Die Plane hinter sich herziehend, trottete er zurück zu der stelle, an der Pete, das Bein immer noch steif ausgestreckt, im Schnee neben der auf dem Bauch liegenden Frau saß.
Es war viel einfacher, als Henry zu hoffen gewagt hatte. Ja, sobald sie sie einmal auf der Plane hatten, war es ein Klacks. Sie war zwar kräftig gebaut, glitt aber wie auf Schmierseife über den Schnee. Henry war froh, dass es nicht fünf Grad wärmer war; bei klebrigem Schnee hätte das alles schon ganz anders ausgesehen. Und natürlich half es auch, dass sie auf einem geraden Straßenstück waren.

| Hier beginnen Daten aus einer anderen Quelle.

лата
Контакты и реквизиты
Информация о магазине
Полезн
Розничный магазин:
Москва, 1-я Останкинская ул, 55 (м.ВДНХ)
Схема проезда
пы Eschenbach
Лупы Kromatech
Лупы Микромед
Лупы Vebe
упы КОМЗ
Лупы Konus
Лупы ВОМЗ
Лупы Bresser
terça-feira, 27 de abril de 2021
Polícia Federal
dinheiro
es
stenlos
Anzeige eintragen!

Der Schnee lag nun knöcheltief und fiel noch dichter als zuvor, aber die Schneeflocken waren jetzt größer. Es hört auf, hatten sie als Kinder enttäuscht gesagt, wenn sie solche Flocken gesehen hatten.

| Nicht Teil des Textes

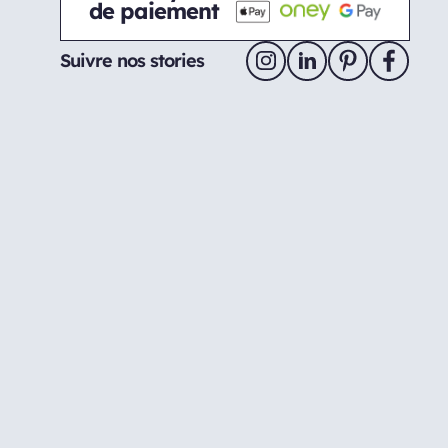
de paiement
Suivre nos stories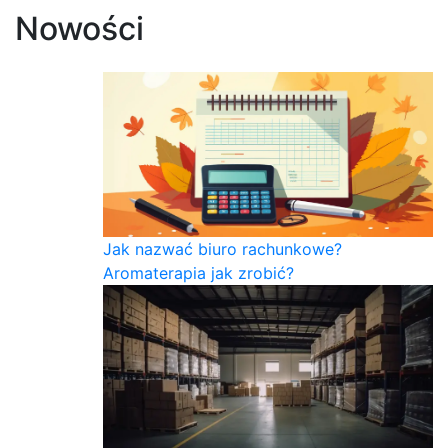
Nowości
Jak nazwać biuro rachunkowe?
Aromaterapia jak zrobić?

»Hey, Henry!« Pete hörte sich atemlos an, aber das war nicht weiter schlimm; der Schuppen war gleich voraus.
»Was?«
»Ich hab in letzter Zeit oft an Duddits gedacht. Ist das nicht seltsam?«
»Kein Prall«, sagte Henry spontan.
»Stimmt«, sagte Pete und lachte leicht nervös auf. »Kein Prall, kein Spiel. Aber das ist doch seltsam, oder?«
»Wenn das seltsam ist«, sagte Henry, »dann sind wir beide seltsam.«
»Wie meinst du das?«
»Ich habe auch an Duddits gedacht, und zwar schon seit einer ganzen Weile. Mindestens seit vergangenem März. Jonesy und ich wollten ihn besuchen -«
»Tatsächlich?«
»Ja. Dann hatte Jonesy den Unfall -«
»Der dumme alte Sack hätte gar nicht mehr fahren dürfen«, sagte Pete mit grimmiger Miene. »Jonesy hat Glück, dass er noch lebt.«
»Da hast du Recht«, sagte Henry. »Sein Herz ist im Krankenwagen stehen geblieben. Die Sanitäter mussten ihn mit Elektroschocks zurückholen.«
Pete blieb mit großen Augen stehen. »Im Ernst? So schlimm war es? So knapp?«
Henry wurde bewusst, dass er indiskret gewesen war. »Ja, aber das solltest du für dich behalten. Carla hat es mir erzählt, und ich glaube, Jonesy weiß das gar nicht. Ich hatte jedenfalls nie ...« Er machte eine wegwerfende Handbewegung, und Pete nickte, als verstünde er vollkommen. Ich hatte jedenfalls nie den Eindruck, dass er das weiß, hatte Henry sagen wollen.
»Ich behält's für mich«, sagte Pete.
»Das wäre wohl das Beste.«
»Und ihr habt Duds dann nicht besucht.«
Henry schüttelte den Kopf. »In der ganzen Aufregung um Jonesy habe ich nicht mehr daran gedacht. Dann war es Sommer, und du weißt ja, wie das ist...«
Pete nickte.
»Aber weißt du was? Ich habe gerade vorhin an ihn gedacht. Bei Gosselin's.«
»Hat dich der Junge mit dem Beavis-and-Butthead-T-Shirt drauf gebracht?«, fragte Pete. Er sprach in weißen Dampfwölkchen.